_SELECTED TEXT_:
------------------------
As I write this post this is a subject that I have been so nervous to talk about. There are tons of experiences that I have been through personally that I’m sure some of you may understand and others may not understand. You know what… that is completely fine I hope that I can help you get a better understanding of what happens in my world and why I feel the way that I do.

Ok… So most people that have followed me over the years know that I started modeling a while ago (13 years to be exact), and have seen me do runway shows, photo shoots, etc. About a year or 2 ago I slowly just stopped modeling and didn’t really care to get back in to it fully right a way. Currently I am still on the fence, even though I love it so much. People have asked me quite a bit recently why they haven’t really seen me model in shows and other things. I have never really given a straight answer, because most people that have asked I don’t think understand. The fact is as an African American Brown Skin woman I have never felt accepted or loved in the industry especially in the San Diego market. My journey as a model has been the hardest thing that I have ever been through. I have walked out of photo shoots and fashion shows in tears, and have never really told any one about how I was treated or how I have truly felt. I am not writing this to bash anyone I just want everyone to know that there is a serious problem and no one is talking about it.

One thing that I do know is that I am different. I have different hair, different features, different skin tone, and body shape. You have no idea how hard it is to explain your hair texture to someone who just doesn’t get it. I was almost always the last girl to get my hair and my makeup done before a show, because the stylists had to have a meeting on the side to “figure out what to do”. It honestly tore me apart every time, but I didn’t want to be rude. I just sat there and went through the torture of not knowing if my hair or makeup was going to look decent. Being the only black girl in a lot of shows early on was hard, and I didn’t really have anyone to relate to no one would understand if I said something. If anyone ever saw me running to the bathroom before I was rushed to hurry up and get dressed, it was because I looked a mess and tried to fix what I could. I learned how to do my own make up out of necessity and started bringing my own make up bag. There was a show that I was in one time where one of the make up artists straight up said to me “I can’t do your make up.” I don’t have your shade.” I wanted to scream!!! I handed her my makeup bag and said “that‘s ok, I have my own foundation.” She barely talked to me while she did my makeup. I didn’t feel welcomed in that space or in that show at all. I can count on one hand how may times my makeup actually looked amazing during a show or shoot. I don’t think that my hair was ever that great except for when I had a wig or weave. Hair is a whole different subject that I can talk about later. The education for stylists for both hair and makeup needs to be better!! Something needs to change. It just doesn’t make sense to me that make up artists and hair stylists don’t know or won’t go out and seek more education themselves when it comes to textures and tones.
------------------------
Recorded data
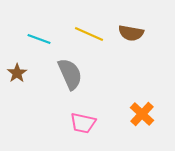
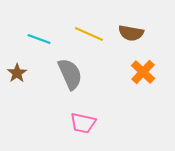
orange cross: moved 1 px right, 42 px up
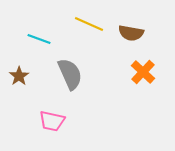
yellow line: moved 10 px up
brown star: moved 2 px right, 3 px down
pink trapezoid: moved 31 px left, 2 px up
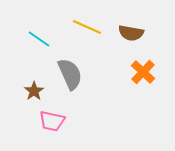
yellow line: moved 2 px left, 3 px down
cyan line: rotated 15 degrees clockwise
brown star: moved 15 px right, 15 px down
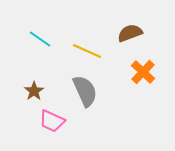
yellow line: moved 24 px down
brown semicircle: moved 1 px left; rotated 150 degrees clockwise
cyan line: moved 1 px right
gray semicircle: moved 15 px right, 17 px down
pink trapezoid: rotated 12 degrees clockwise
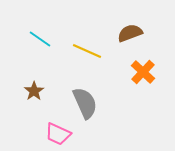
gray semicircle: moved 12 px down
pink trapezoid: moved 6 px right, 13 px down
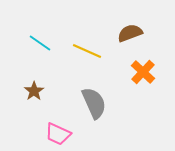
cyan line: moved 4 px down
gray semicircle: moved 9 px right
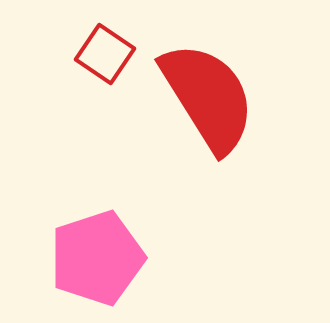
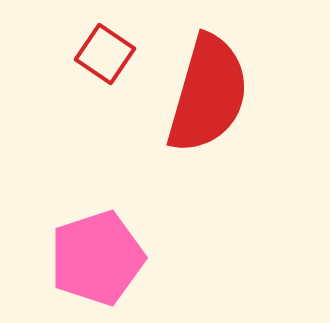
red semicircle: moved 3 px up; rotated 48 degrees clockwise
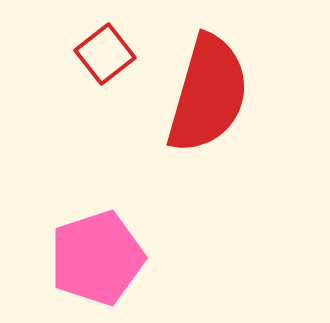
red square: rotated 18 degrees clockwise
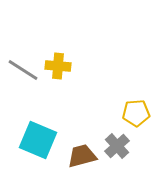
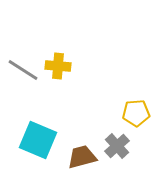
brown trapezoid: moved 1 px down
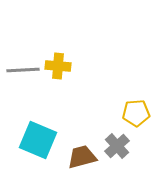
gray line: rotated 36 degrees counterclockwise
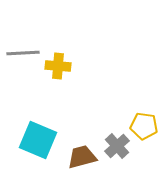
gray line: moved 17 px up
yellow pentagon: moved 8 px right, 13 px down; rotated 12 degrees clockwise
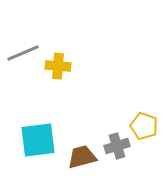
gray line: rotated 20 degrees counterclockwise
yellow pentagon: rotated 12 degrees clockwise
cyan square: rotated 30 degrees counterclockwise
gray cross: rotated 25 degrees clockwise
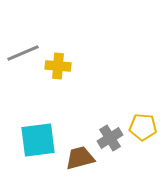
yellow pentagon: moved 1 px left, 1 px down; rotated 16 degrees counterclockwise
gray cross: moved 7 px left, 8 px up; rotated 15 degrees counterclockwise
brown trapezoid: moved 2 px left, 1 px down
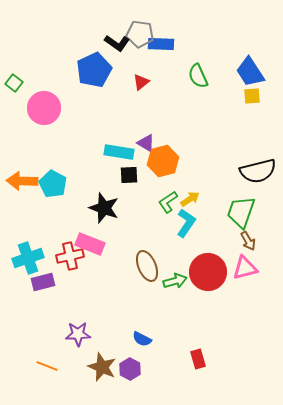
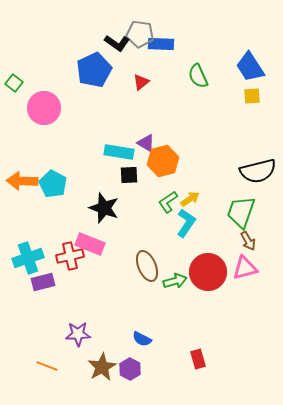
blue trapezoid: moved 5 px up
brown star: rotated 20 degrees clockwise
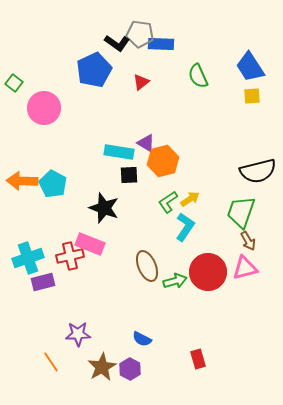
cyan L-shape: moved 1 px left, 4 px down
orange line: moved 4 px right, 4 px up; rotated 35 degrees clockwise
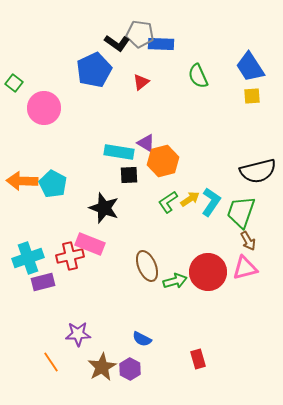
cyan L-shape: moved 26 px right, 25 px up
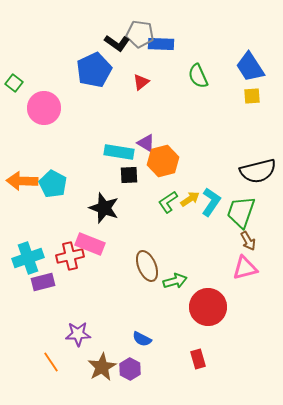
red circle: moved 35 px down
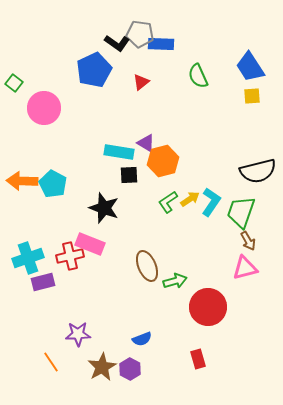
blue semicircle: rotated 48 degrees counterclockwise
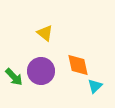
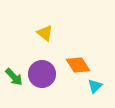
orange diamond: rotated 20 degrees counterclockwise
purple circle: moved 1 px right, 3 px down
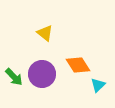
cyan triangle: moved 3 px right, 1 px up
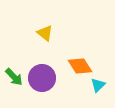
orange diamond: moved 2 px right, 1 px down
purple circle: moved 4 px down
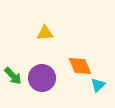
yellow triangle: rotated 42 degrees counterclockwise
orange diamond: rotated 10 degrees clockwise
green arrow: moved 1 px left, 1 px up
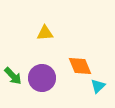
cyan triangle: moved 1 px down
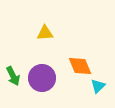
green arrow: rotated 18 degrees clockwise
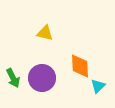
yellow triangle: rotated 18 degrees clockwise
orange diamond: rotated 20 degrees clockwise
green arrow: moved 2 px down
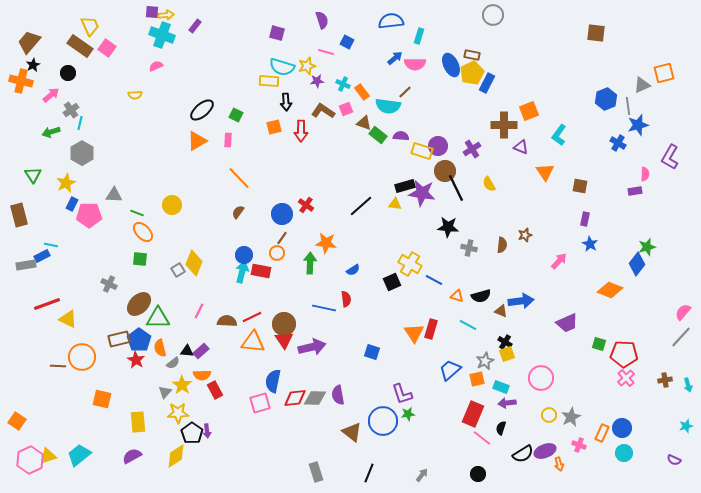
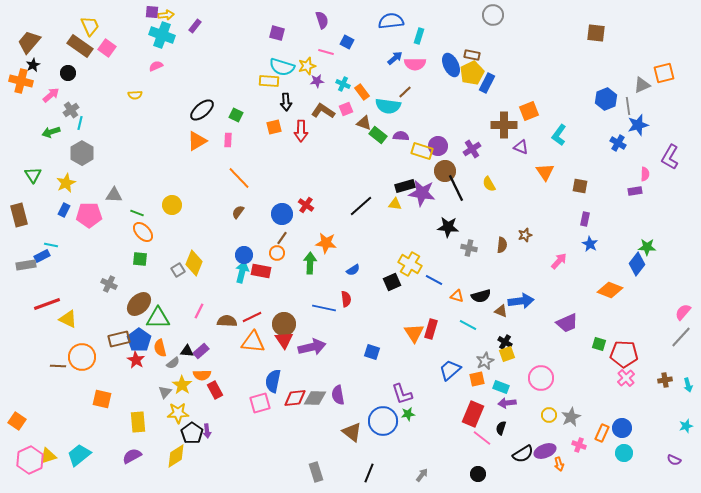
blue rectangle at (72, 204): moved 8 px left, 6 px down
green star at (647, 247): rotated 18 degrees clockwise
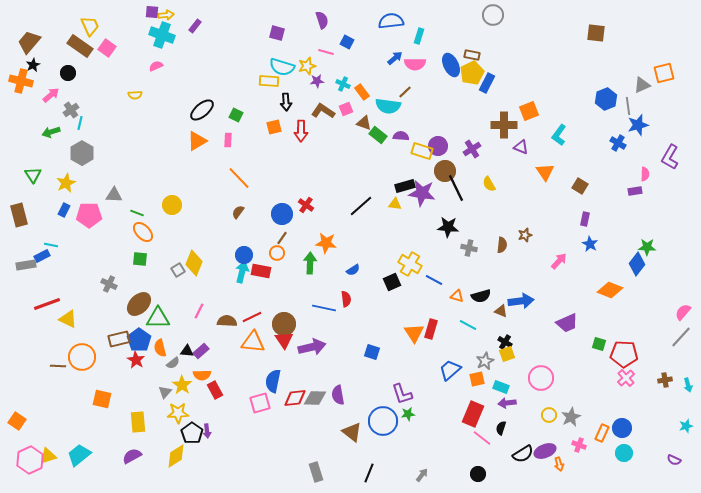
brown square at (580, 186): rotated 21 degrees clockwise
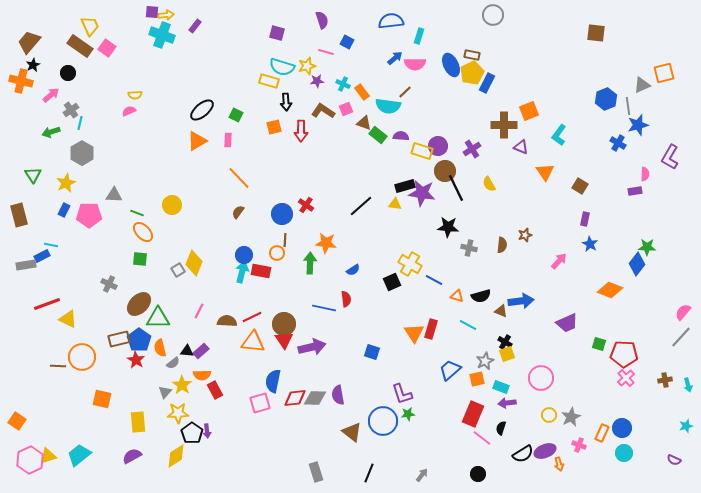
pink semicircle at (156, 66): moved 27 px left, 45 px down
yellow rectangle at (269, 81): rotated 12 degrees clockwise
brown line at (282, 238): moved 3 px right, 2 px down; rotated 32 degrees counterclockwise
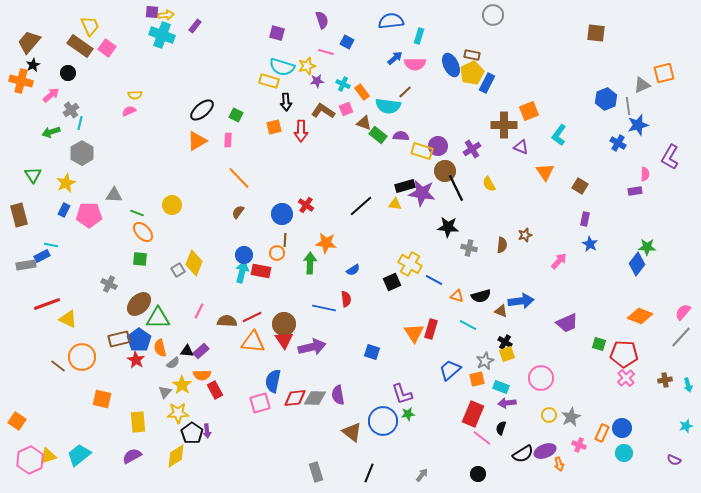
orange diamond at (610, 290): moved 30 px right, 26 px down
brown line at (58, 366): rotated 35 degrees clockwise
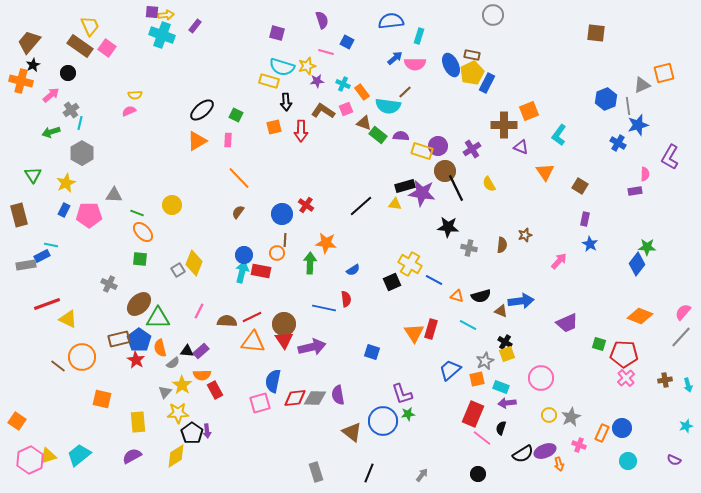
cyan circle at (624, 453): moved 4 px right, 8 px down
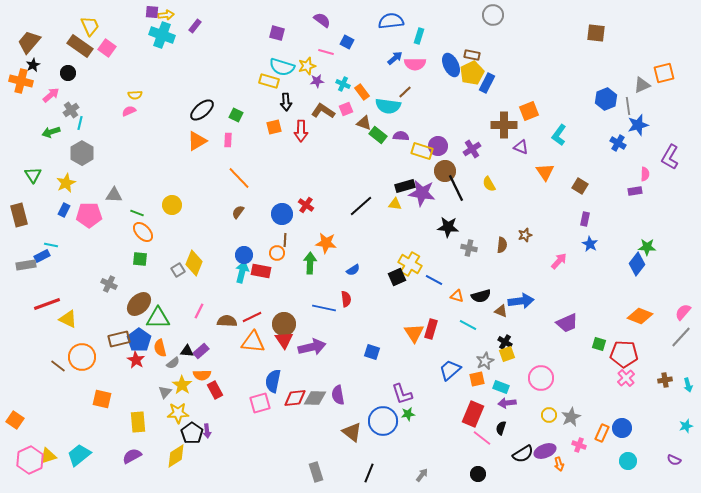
purple semicircle at (322, 20): rotated 36 degrees counterclockwise
black square at (392, 282): moved 5 px right, 5 px up
orange square at (17, 421): moved 2 px left, 1 px up
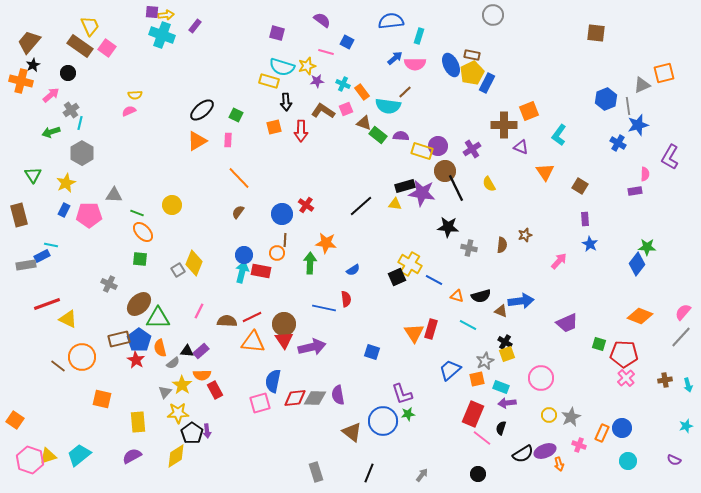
purple rectangle at (585, 219): rotated 16 degrees counterclockwise
pink hexagon at (30, 460): rotated 16 degrees counterclockwise
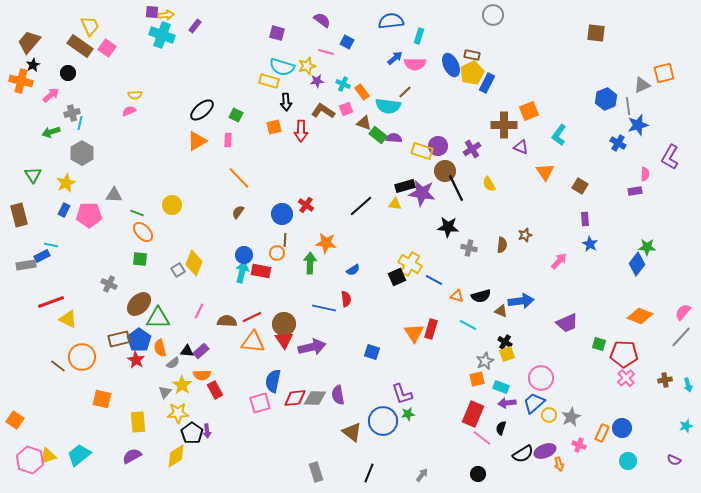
gray cross at (71, 110): moved 1 px right, 3 px down; rotated 21 degrees clockwise
purple semicircle at (401, 136): moved 7 px left, 2 px down
red line at (47, 304): moved 4 px right, 2 px up
blue trapezoid at (450, 370): moved 84 px right, 33 px down
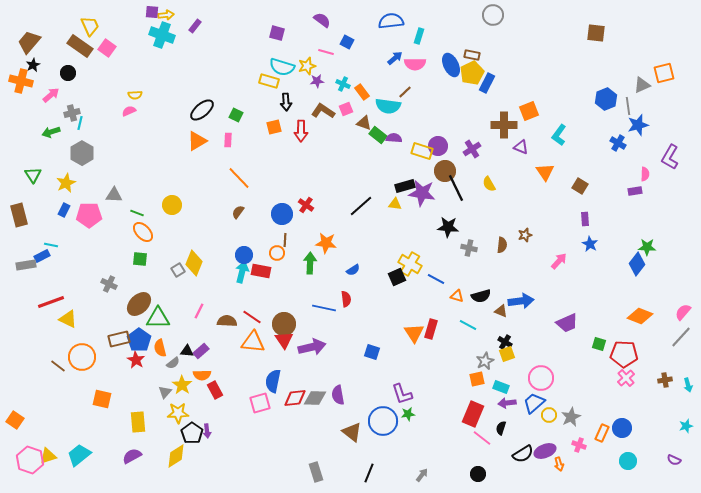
blue line at (434, 280): moved 2 px right, 1 px up
red line at (252, 317): rotated 60 degrees clockwise
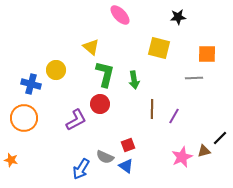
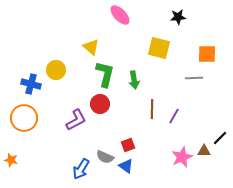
brown triangle: rotated 16 degrees clockwise
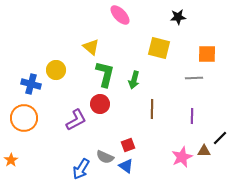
green arrow: rotated 24 degrees clockwise
purple line: moved 18 px right; rotated 28 degrees counterclockwise
orange star: rotated 24 degrees clockwise
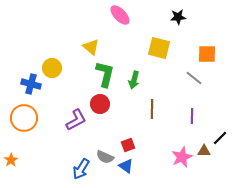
yellow circle: moved 4 px left, 2 px up
gray line: rotated 42 degrees clockwise
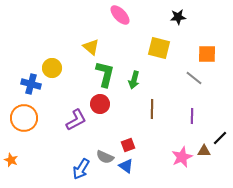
orange star: rotated 16 degrees counterclockwise
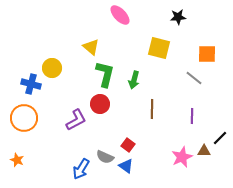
red square: rotated 32 degrees counterclockwise
orange star: moved 6 px right
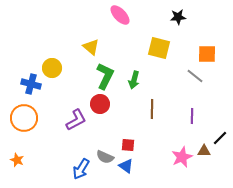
green L-shape: moved 2 px down; rotated 12 degrees clockwise
gray line: moved 1 px right, 2 px up
red square: rotated 32 degrees counterclockwise
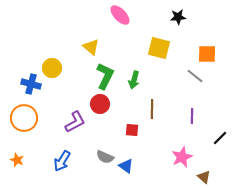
purple L-shape: moved 1 px left, 2 px down
red square: moved 4 px right, 15 px up
brown triangle: moved 26 px down; rotated 40 degrees clockwise
blue arrow: moved 19 px left, 8 px up
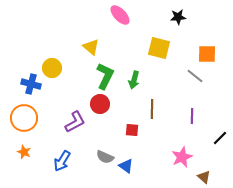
orange star: moved 7 px right, 8 px up
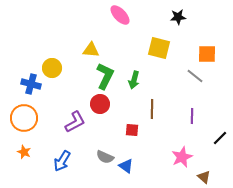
yellow triangle: moved 3 px down; rotated 36 degrees counterclockwise
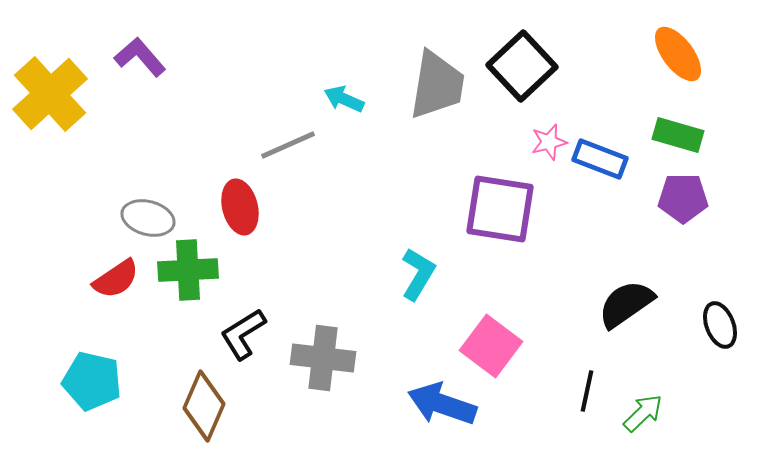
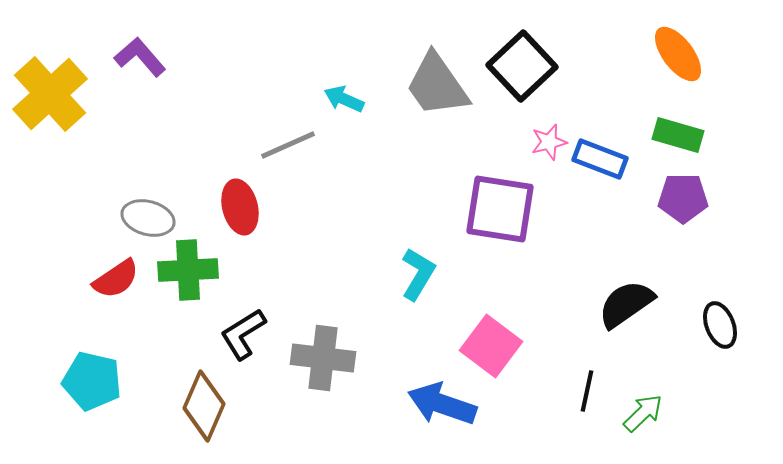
gray trapezoid: rotated 136 degrees clockwise
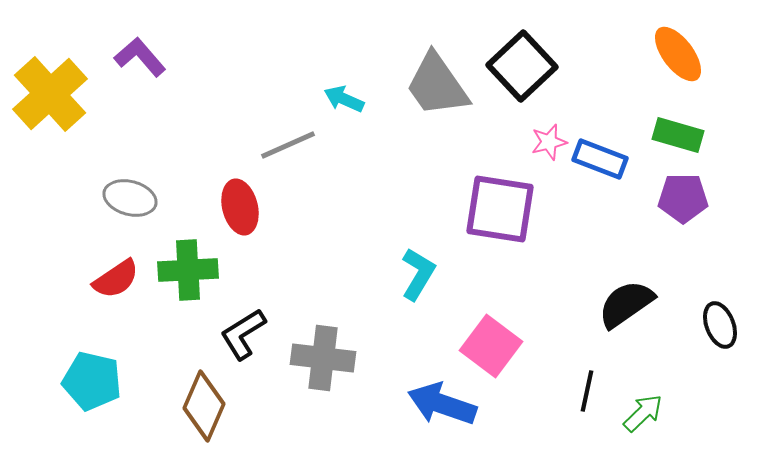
gray ellipse: moved 18 px left, 20 px up
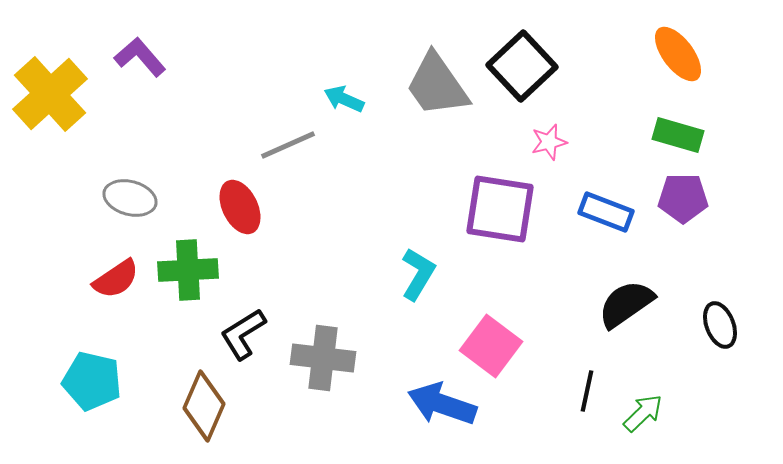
------------------------
_EXERCISE INSTRUCTIONS_:
Extend the modeling post beyond its final sentence.

_RESPONSE TO THE TASK_:
I have so many stories and examples where I haven’t been treated very fairly as a model, but I don’t want to make this a super long post. I honestly just wanted start a dialogue and let people know that black women that are not light skinned in the fashion and beauty industry are not treated like we matter. Our beauty is often praised, but is not accepted (does that make sense?? Because it doesn’t). We need to be up lifted and not treated like a prop. With that said, I am not in a hurry to get all the way back in to modeling until I feel like I get the respect that I truly deserve. I have struggled and hustled to get my name out there, but I haven’t felt like any of my efforts have been acknowledge yet.